Exercise aim
Copy each line below in which the string "direttamente" occurs.
(Beginning of Listed records)
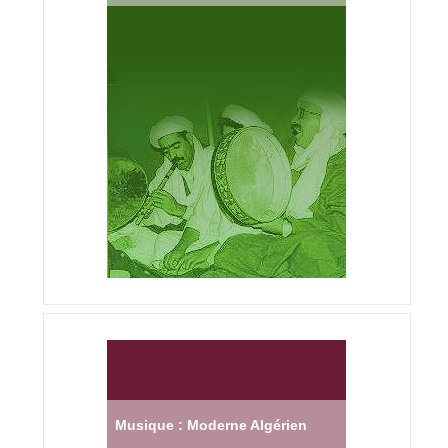
Musique : Moderne Algérien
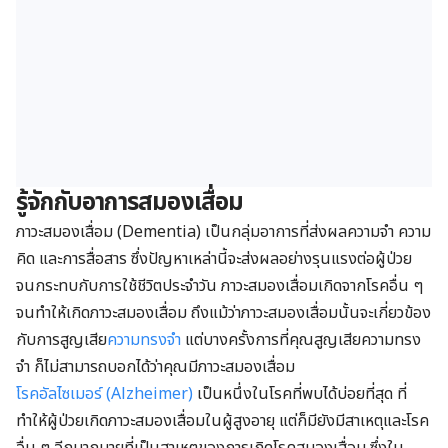
รู้จักกับอาการสมองเสื่อม
ภาวะสมองเสื่อม (Dementia) เป็นกลุ่มอาการที่ส่งผลความจำ ความ
คิด และการสื่อสาร ซึ่งปัญหาเหล่านี้จะส่งผลอย่างรุนแรงต่อผู้ป่วย
จนกระทบกับการใช้ชีวิตประจำวัน ภาวะสมองเสื่อมเกิดจากโรคอื่น ๆ
จนทำให้เกิดภาวะสมองเสื่อม ถึงแม้ว่าภาวะสมองเสื่อมนั้นจะเกี่ยวข้อง
กับการสูญเสีย
ความทรงจำ
แต่บางครั้งการที่คุณสูญเสียความทรง
จำ ก็ไม่สามารถบอกได้ว่าคุณมีภาวะสมองเสื่อม
โรคอัลไซเมอร์ (Alzheimer)
เป็นหนึ่งในโรคที่พบได้บ่อยที่สุด ที่
ทำให้ผู้ป่วยเกิดภาวะสมองเสื่อมในผู้สูงอายุ แต่ก็มียังมีสาเหตุและโรค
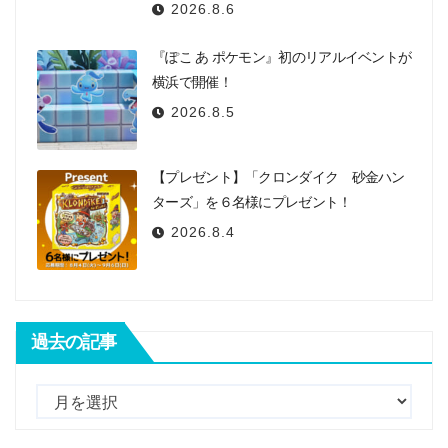
2026.8.6
『ぽこ あ ポケモン』初のリアルイベントが
横浜で開催！
2026.8.5
【プレゼント】「クロンダイク 砂金ハン
ターズ」を６名様にプレゼント！
2026.8.4
過去の記事
過
去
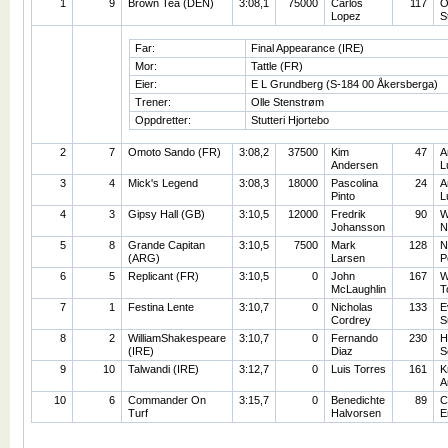
1
9
Brown Tea (DEN)
3:08,1
75000
Carlos
117
O
Lopez
S
Far:
Final Appearance (IRE)
Mor:
Tattle (FR)
Eier:
E L Grundberg (S-184 00 Åkersberga)
Trener:
Olle Stenstrøm
Oppdretter:
Stutteri Hjortebo
2
7
Omoto Sando (FR)
3:08,2
37500
Kim
47
A
Andersen
L
3
4
Mick's Legend
3:08,3
18000
Pascolina
24
A
Pinto
L
4
3
Gipsy Hall (GB)
3:10,5
12000
Fredrik
90
W
Johansson
N
5
8
Grande Capitan
3:10,5
7500
Mark
128
N
(ARG)
Larsen
P
6
5
Replicant (FR)
3:10,5
0
John
167
W
McLaughlin
T
7
1
Festina Lente
3:10,7
0
Nicholas
133
E
Cordrey
S
8
2
WilliamShakespeare
3:10,7
0
Fernando
230
H
(IRE)
Diaz
S
9
10
Talwandi (IRE)
3:12,7
0
Luis Torres
161
K
A
10
6
Commander On
3:15,7
0
Benedichte
89
C
Turf
Halvorsen
E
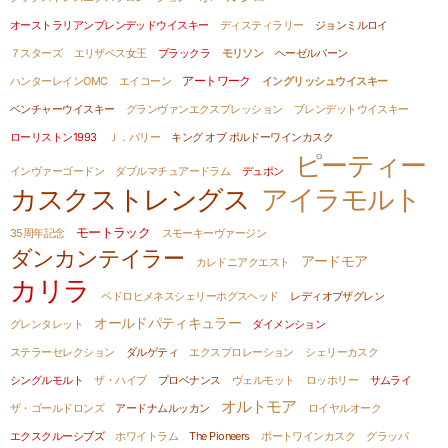
オーストラリアンブレンデッドウイスキー
ディスティラリー
ジョンミルロイ
７スターズ
エリザベス女王
ブラックラ
モリソン
ヘーゼルバーン
アートワーク
ハンターレインOMC
エイコーン
イングリッシュウイスキー
ベンチャーウイスキー
グランヴァンエクスプレッション
ブレンデットウイスキー
ローリストン1993
Ｊ．バリー
キング オブ ボルドーワインカスク
ピーティー
インヴァーゴードン
ダブルマチュアードラム
デュポン
カスクストレングス
アイラモルト
モートラック
35周年記念
スモーキーヴァージン
ダンカンテイラー
アードモア
カレドニアクエスト
カリラ
ペドロヒメネスシェリーホグスヘッド
レディオブザグレン
オールドパティキュラー
グレンタレット
ダイメンション
ステラーセレクション
ダルゲティ
エクスプロレーション
シェリーカスク
シングルモルト
ザ・ハイブ
プロベナンス
ヴェルモット
ロッホリー
サムライ
オルトモア
ザ・ゴールドロンズ
アードナムルッカン
ロイヤルオーク
エクスクルーシブズ
ホワイトラム
The Pioneers
ポートワインカスク
グラッパ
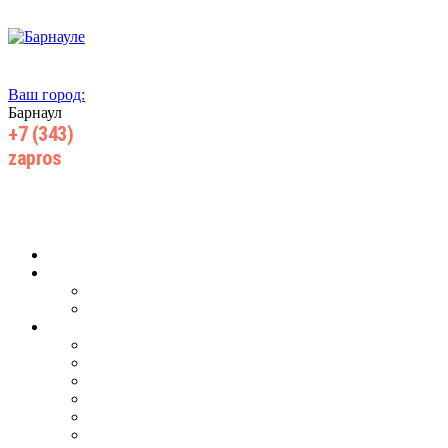
Ваш город:
Барнаул
+7 (343)
385 71 55
zapros
@wiki-prom24.ru
Главная
О компании
О нас
Производство
Продукция
Для ж/д транспорта
Для добычи нефти, газа
Для горнодобывающей промышленности
Для запорной арматуры
Для центробежных насосов
Для энергетического машиностроения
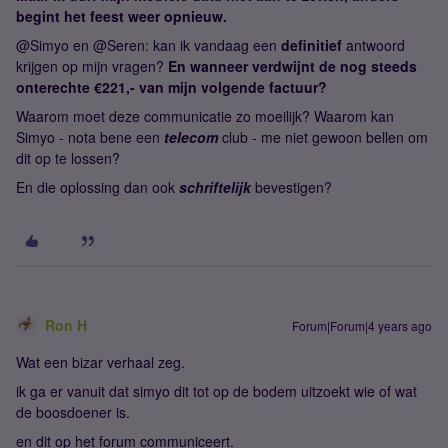
begint het feest weer opnieuw.
@Simyo en @Seren: kan ik vandaag een
definitief
antwoord
krijgen op mijn vragen?
En wanneer verdwijnt de nog steeds
onterechte €221,- van mijn volgende factuur?
Waarom moet deze communicatie zo moeilijk? Waarom kan
Simyo - nota bene een
telecom
club - me niet gewoon bellen om
dit op te lossen?
En die oplossing dan ook
schriftelijk
bevestigen?
Ron H
Forum|Forum|4 years ago
Wat een bizar verhaal zeg.
ik ga er vanuit dat simyo dit tot op de bodem uitzoekt wie of wat
de boosdoener is.
en dit op het forum communiceert.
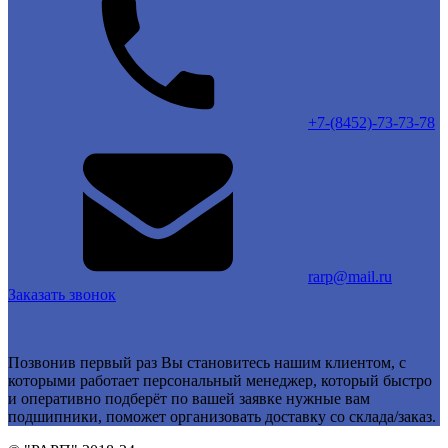
+7-(8452)-73-73-78
rarp@mail.ru
Заказать звонок
Позвонив первый раз Вы становитесь нашим клиентом, с
которыми работает персональный менеджер, который быстро
и оперативно подберёт по вашей заявке нужные вам
подшипники, поможет организовать доставку со склада/заказ.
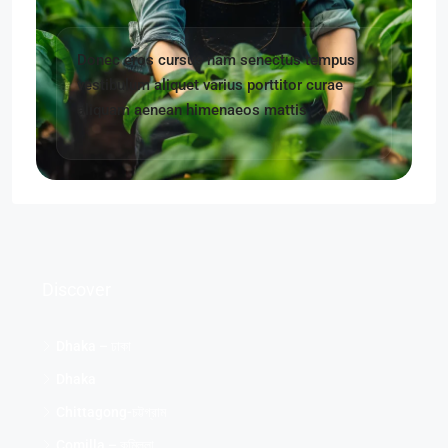
Donec eros cursus nam senectus tempus
vestibulum aliquet varius porttitor curae
aliquam aenean himenaeos mattis
Discover
Dhaka – ঢাকা
Dhaka
Chittagong-চট্টগ্রাম
Comilla – কুমিল্লা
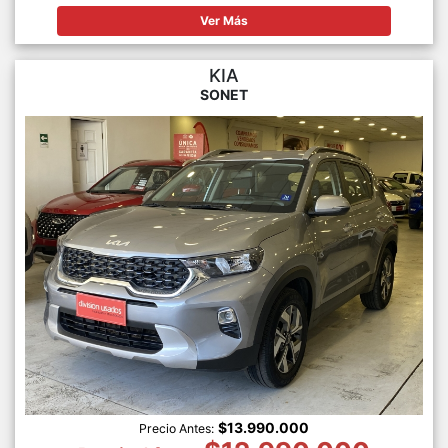
Ver Más
KIA
SONET
$13.990.000
Precio Antes:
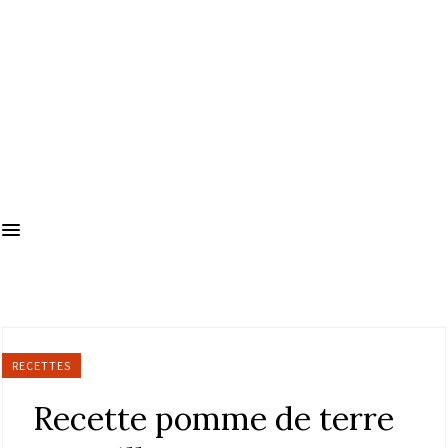
RECETTES
Recette pomme de terre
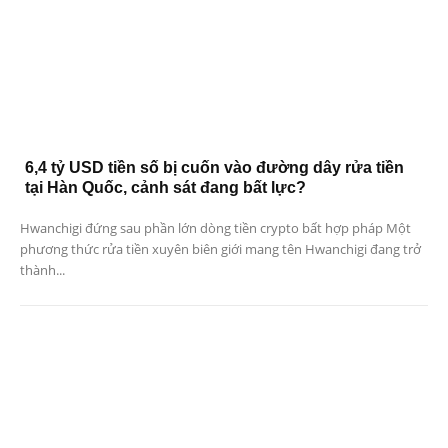
6,4 tỷ USD tiền số bị cuốn vào đường dây rửa tiền
tại Hàn Quốc, cảnh sát đang bất lực?
Hwanchigi đứng sau phần lớn dòng tiền crypto bất hợp pháp Một
phương thức rửa tiền xuyên biên giới mang tên Hwanchigi đang trở
thành...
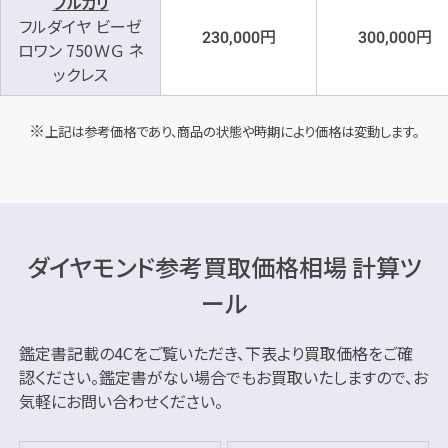
ブルガリ
フルダイヤ ビーゼ
円
円
230,000
300,000
ロワン 750ＷＧ ネ
ックレス
上記は参考価格であり、商品の状態や時期により価格は変動します。
ダイヤモンド参考買取価格相場 計算ツ
ール
鑑定書記載の4Cをご覧いただき、下表より買取価格をご確
認ください。
鑑定書がない場合でもお買取いたしますので、お
気軽にお問い合わせください。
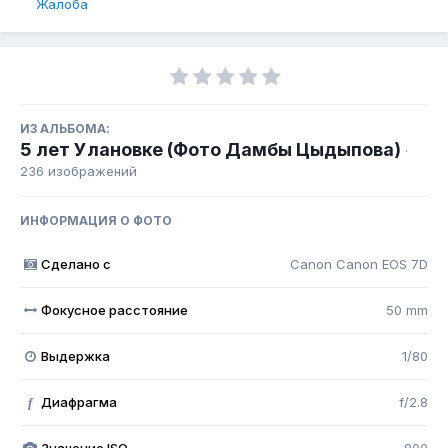
Жалоба
ИЗ АЛЬБОМА:
5 лет Улановке (Фото Дамбы Цыдыпова)
·
236 изображений
ИНФОРМАЦИЯ О ФОТО
Сделано с
Canon Canon EOS 7D
Фокусное расстояние
50 mm
Выдержка
1/80
Диафрагма
f/2.8
f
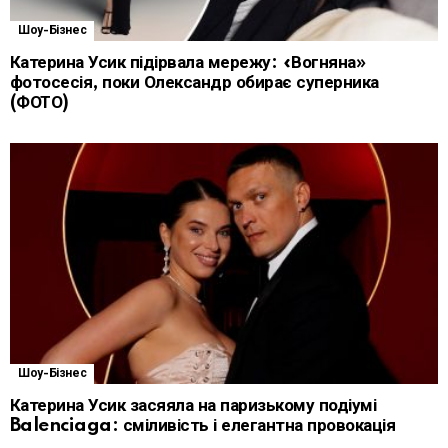
Шоу-Бізнес
Катерина Усик підірвала мережу: «Вогняна»
фотосесія, поки Олександр обирає суперника
(ФОТО)
Шоу-Бізнес
Катерина Усик засяяла на паризькому подіумі
Balenciaga: сміливість і елегантна провокація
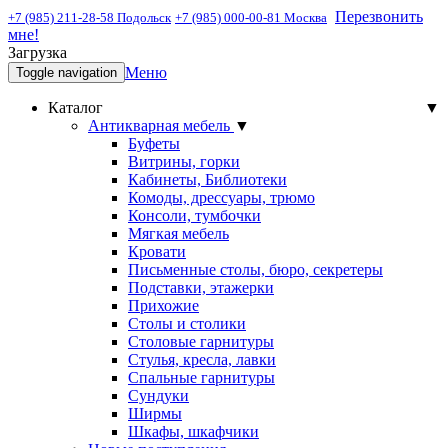
Перезвонить
+7 (985) 211-28-58 Подольск
+7 (985) 000-00-81 Москва
мне!
Загрузка
Меню
Toggle navigation
Каталог
▼
Антикварная мебель
▼
Буфеты
Витрины, горки
Кабинеты, Библиотеки
Комоды, дрессуары, трюмо
Консоли, тумбочки
Мягкая мебель
Кровати
Письменные столы, бюро, секретеры
Подставки, этажерки
Прихожие
Столы и столики
Столовые гарнитуры
Стулья, кресла, лавки
Спальные гарнитуры
Сундуки
Ширмы
Шкафы, шкафчики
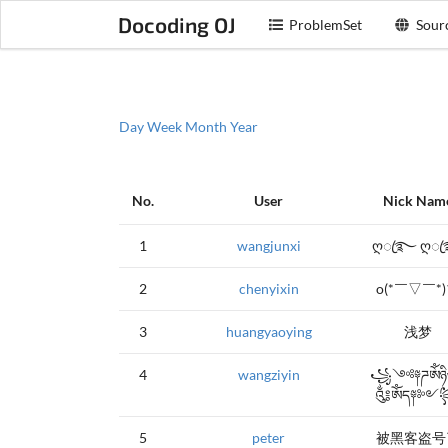
Docoding OJ
ProblemSet
Sour
Day
Week
Month
Year
No.
User
Nick Nam
1
wangjunxi
ღꦿ࿐ ღ
2
chenyixin
o(*￣▽￣*
3
huangyaoying
浅梦
4
wangziyin
꧁༺༈ཌༀཉི
༃ༀད༈༻
5
peter
被黑客盗号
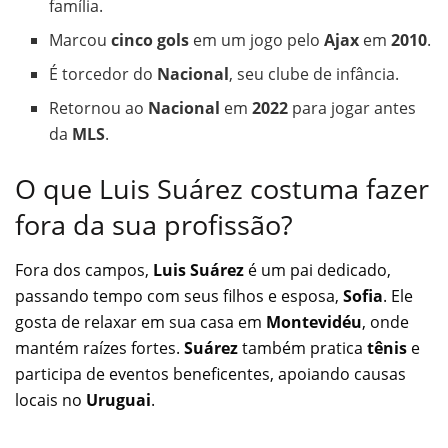
família.
Marcou
cinco gols
em um jogo pelo
Ajax
em
2010
.
É torcedor do
Nacional
, seu clube de infância.
Retornou ao
Nacional
em
2022
para jogar antes
da
MLS
.
O que Luis Suárez costuma fazer
fora da sua profissão?
Fora dos campos,
Luis Suárez
é um pai dedicado,
passando tempo com seus filhos e esposa,
Sofia
. Ele
gosta de relaxar em sua casa em
Montevidéu
, onde
mantém raízes fortes.
Suárez
também pratica
tênis
e
participa de eventos beneficentes, apoiando causas
locais no
Uruguai
.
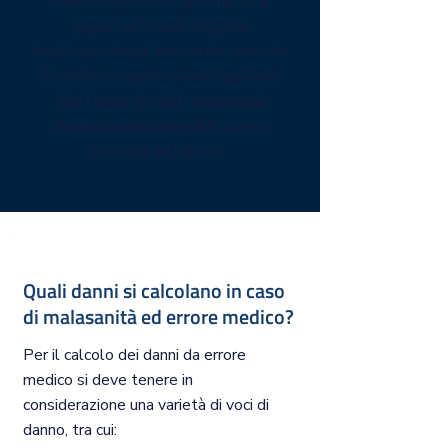
Una volta accettata l'offerta, il
pagamento sarà eseguito
direttamente sul tuo conto corrente.
Il nostro compenso sarà liquidato
direttamente dalla compagnia
assicurativa insieme alle spese
mediche anticipate.
Quali danni si calcolano in caso
di malasanità ed errore medico?
Per il calcolo dei danni da errore
medico si deve tenere in
considerazione una varietà di voci di
danno, tra cui:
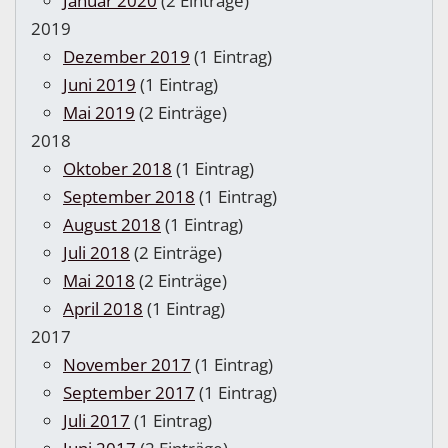
Januar 2020
(2 Einträge)
2019
Dezember 2019
(1 Eintrag)
Juni 2019
(1 Eintrag)
Mai 2019
(2 Einträge)
2018
Oktober 2018
(1 Eintrag)
September 2018
(1 Eintrag)
August 2018
(1 Eintrag)
Juli 2018
(2 Einträge)
Mai 2018
(2 Einträge)
April 2018
(1 Eintrag)
2017
November 2017
(1 Eintrag)
September 2017
(1 Eintrag)
Juli 2017
(1 Eintrag)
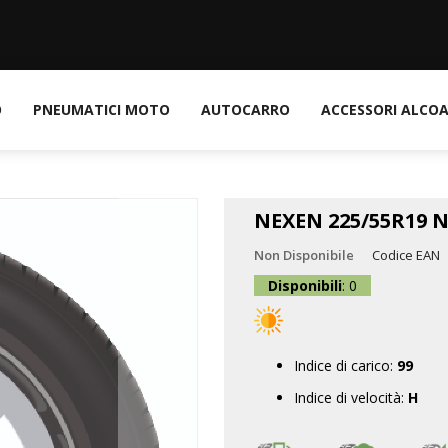
O
PNEUMATICI MOTO
AUTOCARRO
ACCESSORI ALCO
NEXEN 225/55R19 N
Non Disponibile
Codice EAN
Disponibili
: 0
Indice di carico:
99
Indice di velocità:
H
(End of Listed records)
Result of this exercise
direttamente sul tuo conto corrente.
direttamente dalla compagnia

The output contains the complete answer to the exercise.